Цифры в заговоре и их характеристики
Те, кто близко знаком с системой написания заговоров, часто обнаруживал в текстах, так некстати написанные цифры. На самом деле, они несут эффект усиления магического воздействия. Для каждого действия, требуется определенная цифра. К примеру:
777 – поможет вам в случае, если дело имеет общее с целительством или выздоровлением человека. Оно призывает удачу на сторону клиента.
981 – Знак, который продлит действие любого заговора.
1111 – Предрасположит все события таким образом, что результат произойдёт очень скоро.
9999 – Если вам не хватает сил, чтобы заговор подействовал, напишите это между строк и вам помогут свыше.
1000 – магический знак, усиливающий вибрации произнесенного заговора, но читать его нужно исключительно через сжатые зубы и быстро произнося буквы.

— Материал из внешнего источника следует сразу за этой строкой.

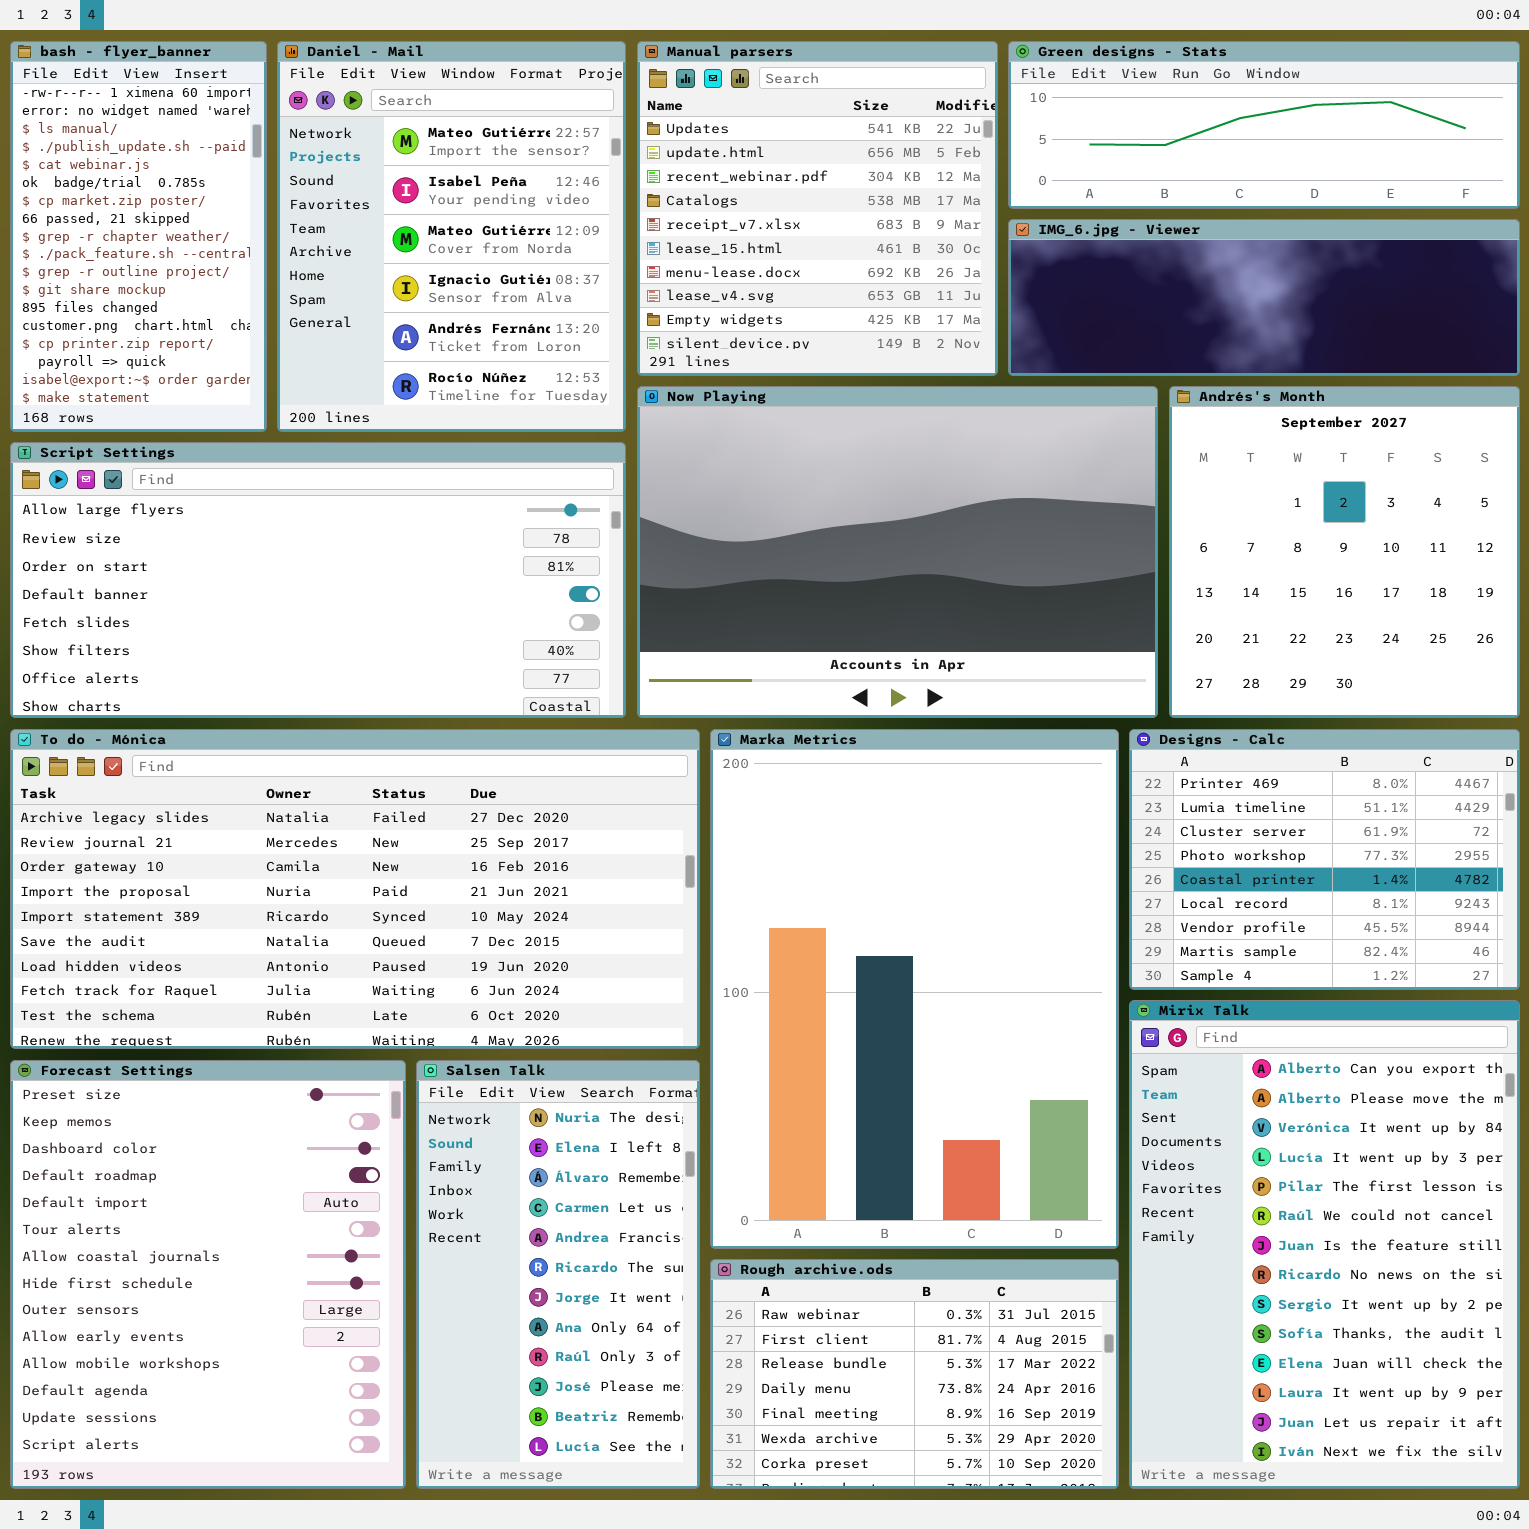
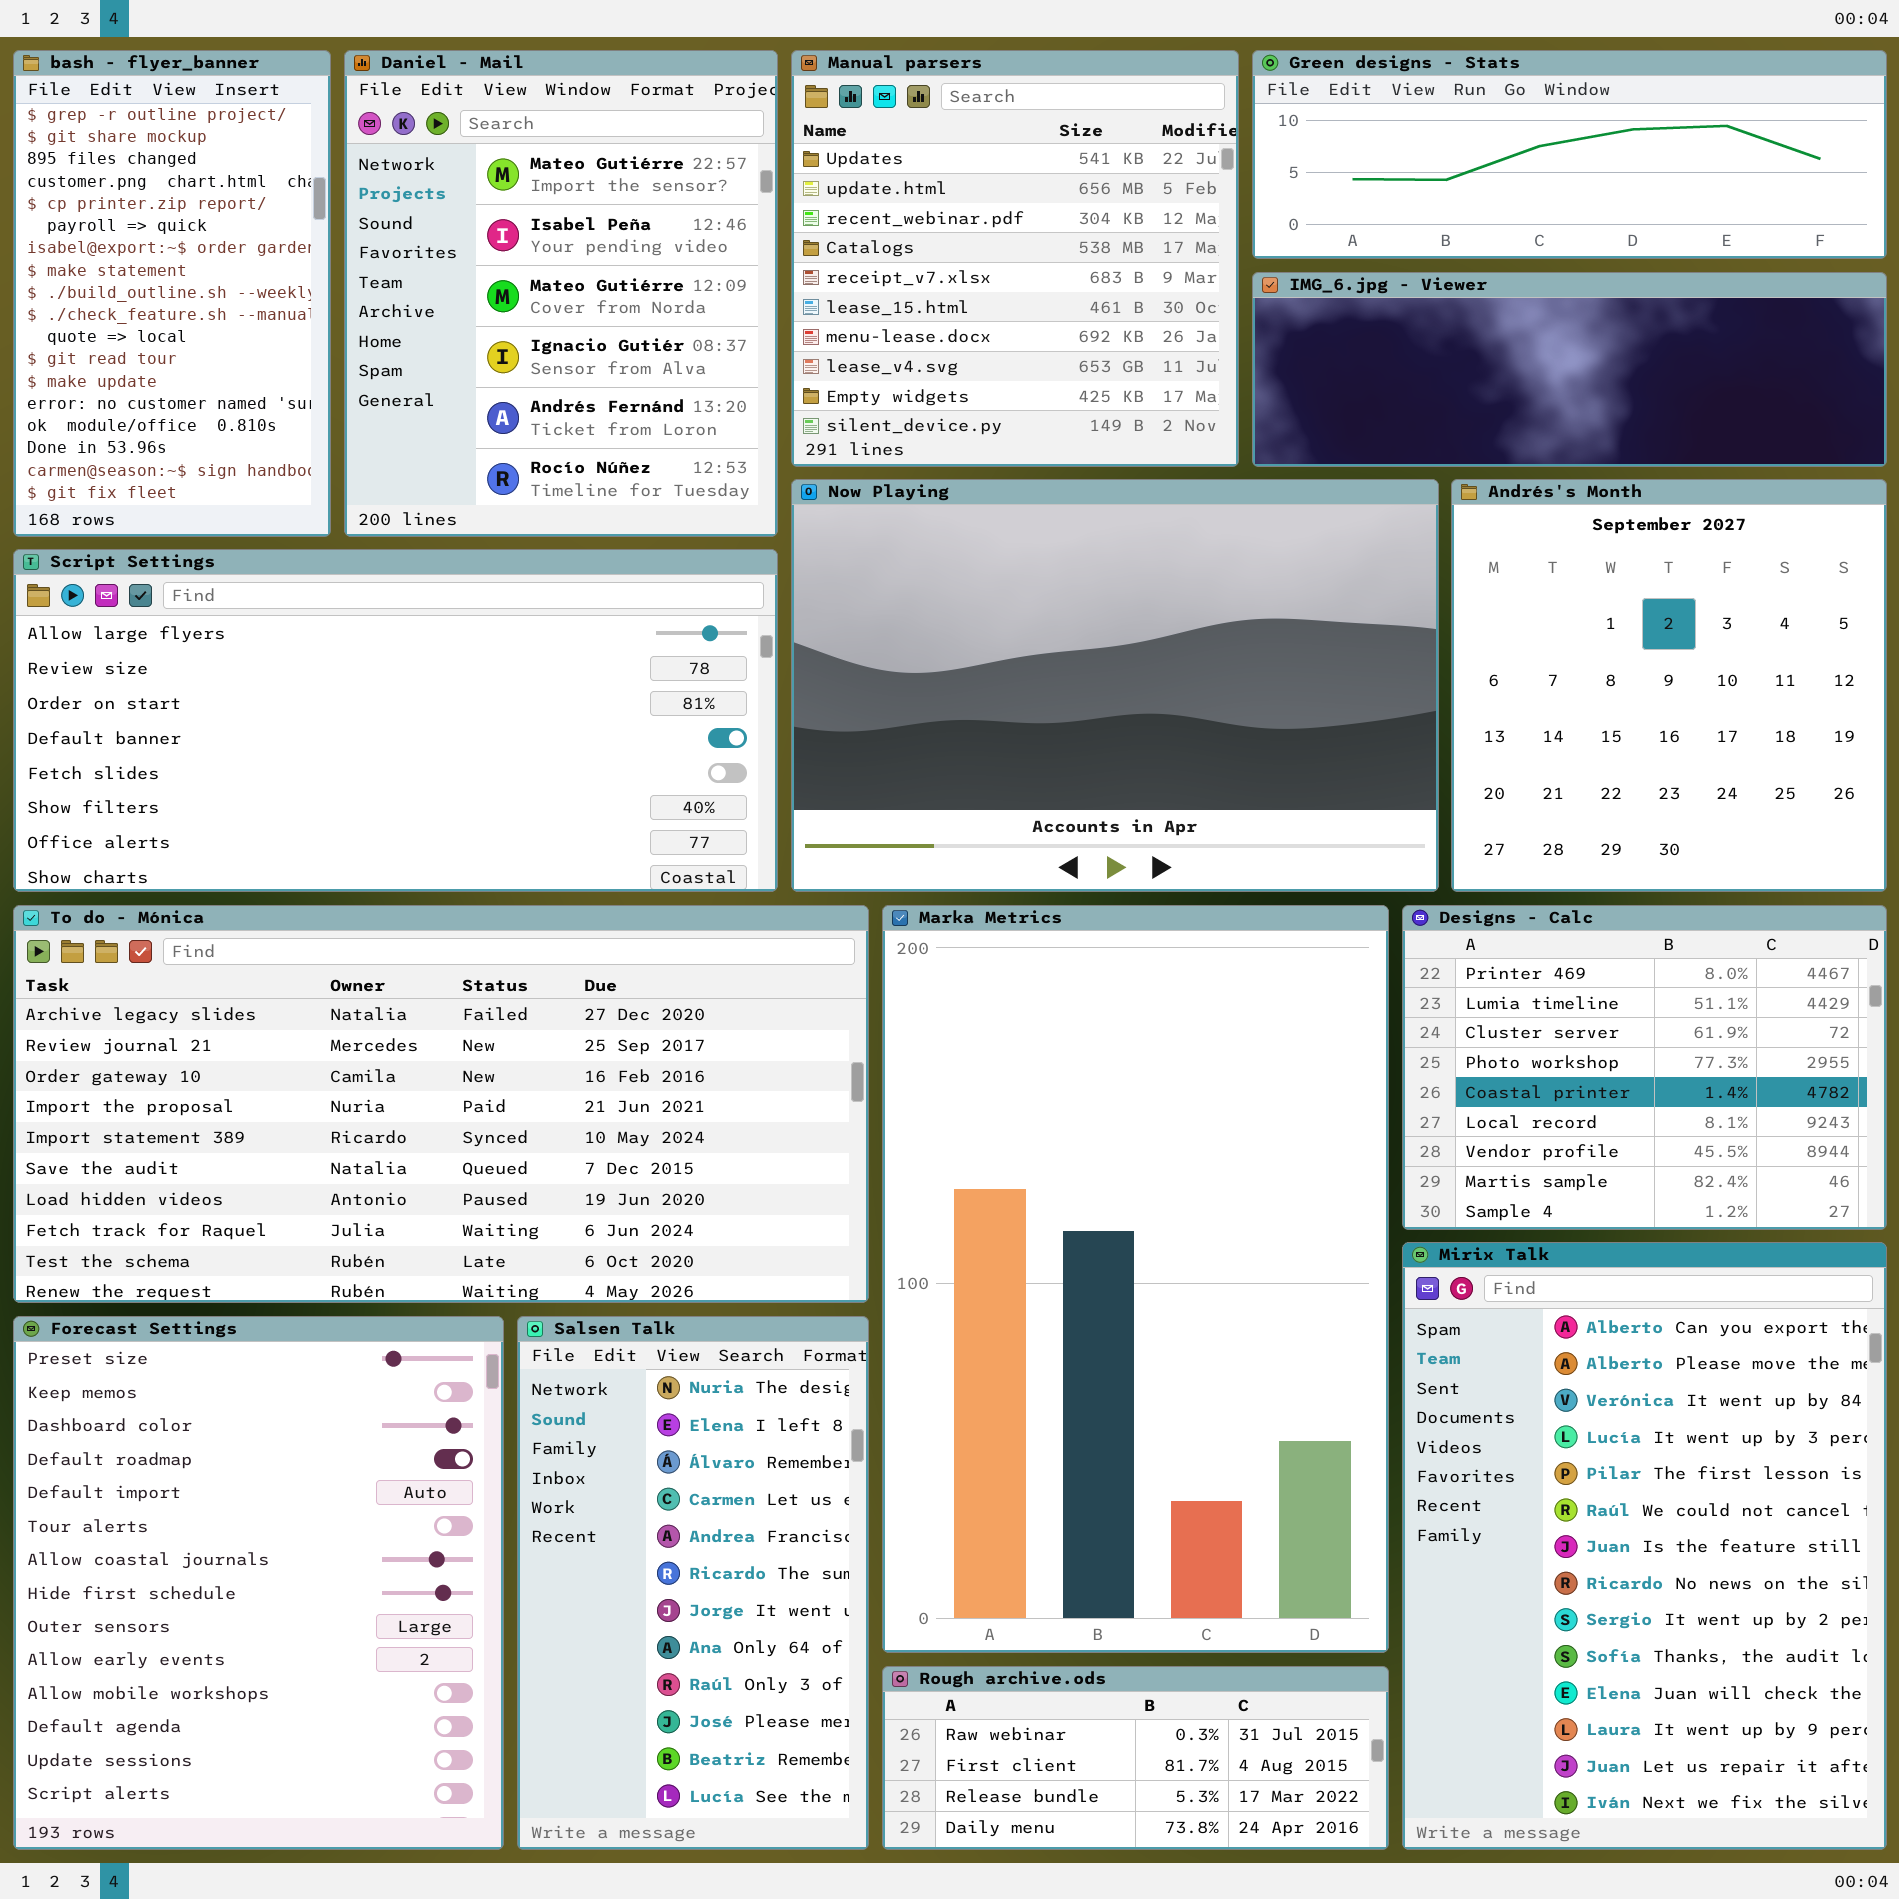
bash - flyer_banner: [10,41,267,432] -> [13,50,331,537], scrolled down 10 rows
Marka Metrics: [710,729,1119,1249] -> [882,905,1389,1653], resized
Rough archive.ods: [710,1259,1119,1489] -> [882,1666,1389,1850], resized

Случается, когда нежно снизить действие заговора, так как его мощь уж слишком сильная. Для этого есть знак 0001 (три нуля и один), который можно вписывать внутрь для этих целей. Есть несколько знаком, которые заменяют и целые слова. К примеру:
253 – Да будет так!
536 – Слово моё крепко!
Читать цифры при этом следует с небольшими паузами. Или делая вдох перед новой цифрой.